The training curves demonstrate that FD2-YOLO exhibits superior performance and higher training stability and convergence efficiency in comparison with YOLOv11. This validates the effectiveness of the proposed architectural enhancements.
4. Discussion
The experimental findings presented in this study demonstrate the efficacy of the proposed FD2-YOLO model in detecting cement cracks under a range of challenging conditions. FD2-YOLO consistently outperforms existing models, including YOLOv11n, YOLOv8n, and RT-DETR variants, in terms of mAP50, recall, and false detection rate. On the RDD2022 dataset, FD2-YOLO achieves a mAP50 of 88.8%, representing improvements of 1.3% and 1.6% over YOLOv11n (87.5%) and YOLOv8n (87.2%), respectively. It also achieves a recall of 82.5%, surpassing YOLOv11n and RT-DETR-L by 1.8% and 3.6%. In terms of precision, FD2-YOLO reaches 87.8%, effectively reducing false detections compared to baseline models. To further evaluate generalization capability, FD2-YOLO was tested on the UAV-PDD2023 dataset, where it achieved a mAP50 of 67.9% and a recall of 61.2%, outperforming YOLOv11n (66.7%, 61.9%) and showing substantial gains over transformer-based RT-DETR-L (49.9%, 49.8%). These results quantitatively validate the effectiveness of integrating spatial- and frequency-domain representations, as well as the benefits of dynamic feature fusion and deformable attention mechanisms in enhancing feature learning and detection robustness across diverse real-world conditions.

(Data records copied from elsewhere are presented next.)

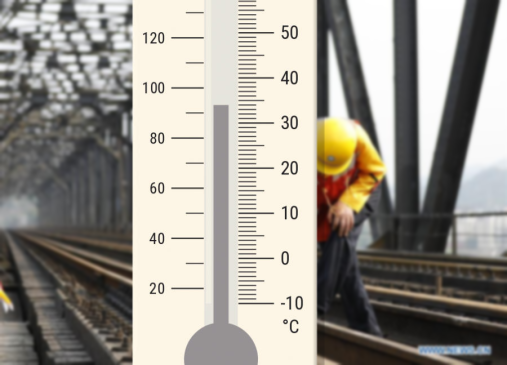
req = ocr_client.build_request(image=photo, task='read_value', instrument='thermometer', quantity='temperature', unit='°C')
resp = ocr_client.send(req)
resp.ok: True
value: 34 °C
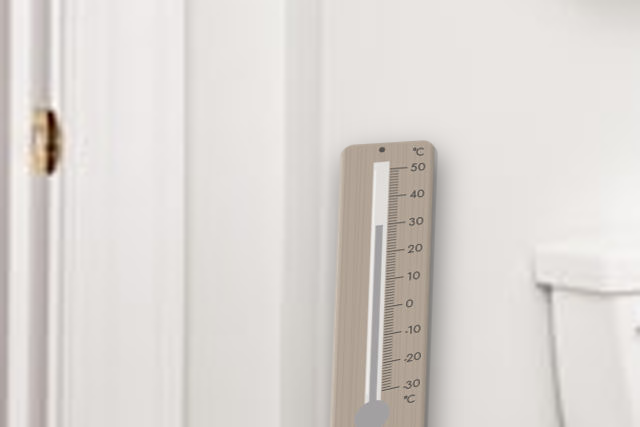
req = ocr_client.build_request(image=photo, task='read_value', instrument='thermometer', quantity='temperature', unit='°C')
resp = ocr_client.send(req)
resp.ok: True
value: 30 °C
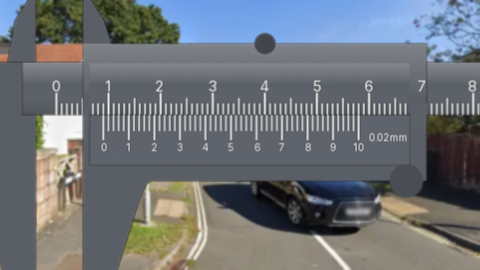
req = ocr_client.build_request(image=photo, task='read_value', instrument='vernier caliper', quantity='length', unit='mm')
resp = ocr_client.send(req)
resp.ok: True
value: 9.0 mm
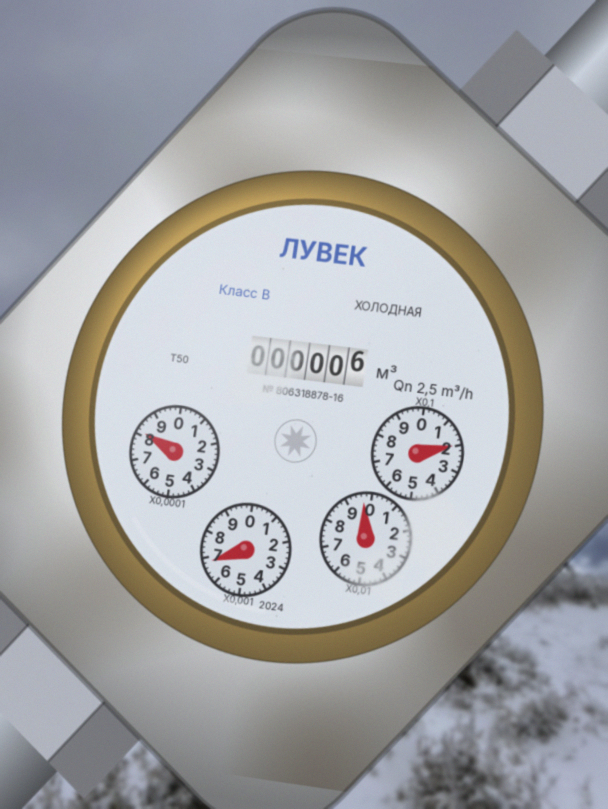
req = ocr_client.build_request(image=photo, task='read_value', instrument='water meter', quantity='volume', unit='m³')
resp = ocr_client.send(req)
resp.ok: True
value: 6.1968 m³
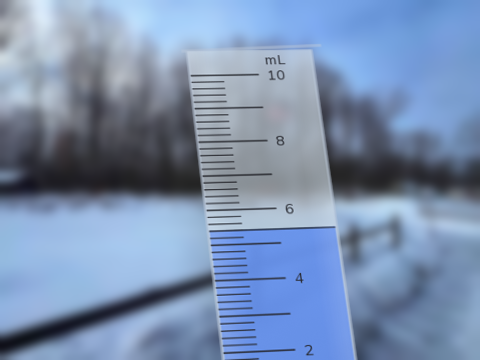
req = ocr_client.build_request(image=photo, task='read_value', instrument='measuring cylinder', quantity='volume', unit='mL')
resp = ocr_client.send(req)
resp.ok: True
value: 5.4 mL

The Dual-Domain Collaborative Feature Extraction Architecture plays a critical role in addressing the limitations of traditional single-stream convolutional networks. Previous studies have shown that spatial-domain networks alone are often inadequate in capturing fine-grained features such as hairline cracks and low-contrast textures. By introducing the frequency-domain branch and leveraging wavelet decomposition via the C3K2-LW module, the model can retain high-frequency details crucial for crack-edge and texture detection. This aligns with and extends earlier findings on wavelet-based feature enhancement in defect detection tasks.
Moreover, the DIFF module provides an effective strategy for aligning heterogeneous feature distributions from different domains. The Hadamard product-based attention mechanism enhances the interpretability and adaptability of the fused features, enabling the network to better distinguish cracks from complex backgrounds. These observations corroborate prior research on attention-guided fusion.
The DIA Head further contributes to the model’s performance by enabling adaptive focus on key features such as irregular morphology, grayscale variation, and localized deformation. While deformable convolution has previously been applied in segmentation tasks, our DIA Head demonstrates its effectiveness in detection scenarios.
Despite its strong performance, the model’s robustness under challenging conditions, such as severe occlusion and low illumination, remains to be fully explored. Future work may focus on integrating transformer-based modules into the dual-domain architecture to enhance long-range dependency modeling and further improve detection accuracy in complex environments.